### Work to complete
In the material below, extract every line that contains the string "length", copying each line in full.

....

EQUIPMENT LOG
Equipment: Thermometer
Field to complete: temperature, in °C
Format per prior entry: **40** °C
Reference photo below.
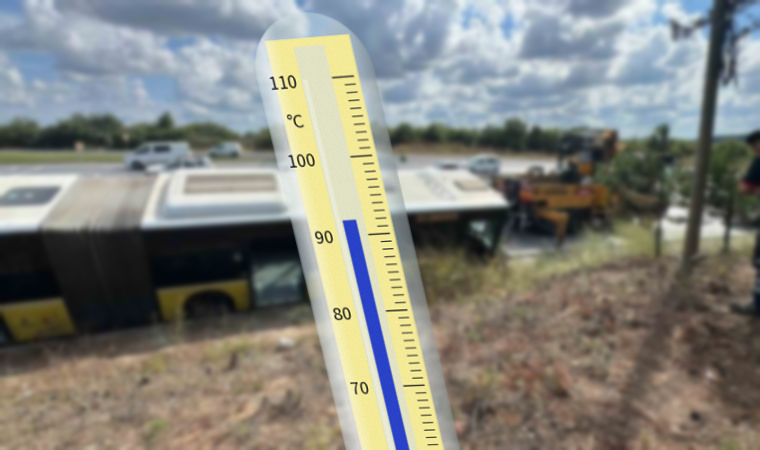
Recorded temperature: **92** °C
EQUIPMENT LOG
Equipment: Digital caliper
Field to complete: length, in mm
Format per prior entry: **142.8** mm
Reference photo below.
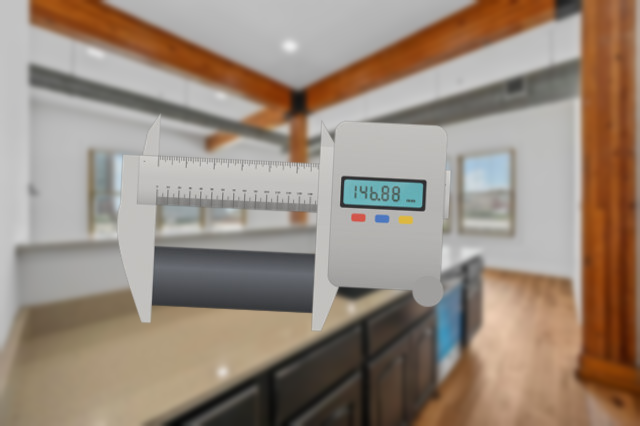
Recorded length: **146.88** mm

....

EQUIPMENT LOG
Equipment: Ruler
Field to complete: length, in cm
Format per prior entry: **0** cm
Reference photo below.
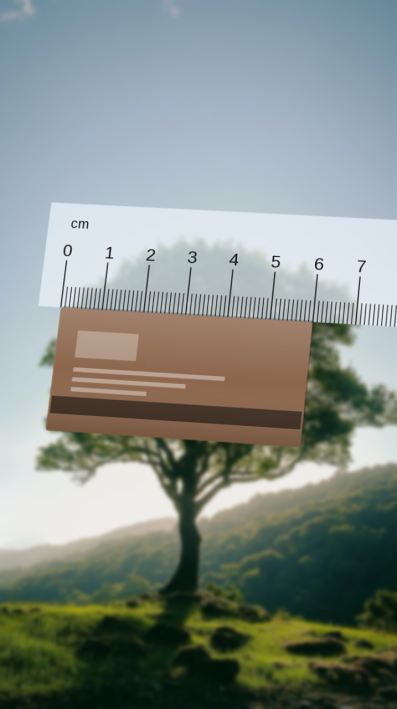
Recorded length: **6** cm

....

### Solution
Field to complete: length, in mm
Recorded length: **146.88** mm
Field to complete: length, in cm
Recorded length: **6** cm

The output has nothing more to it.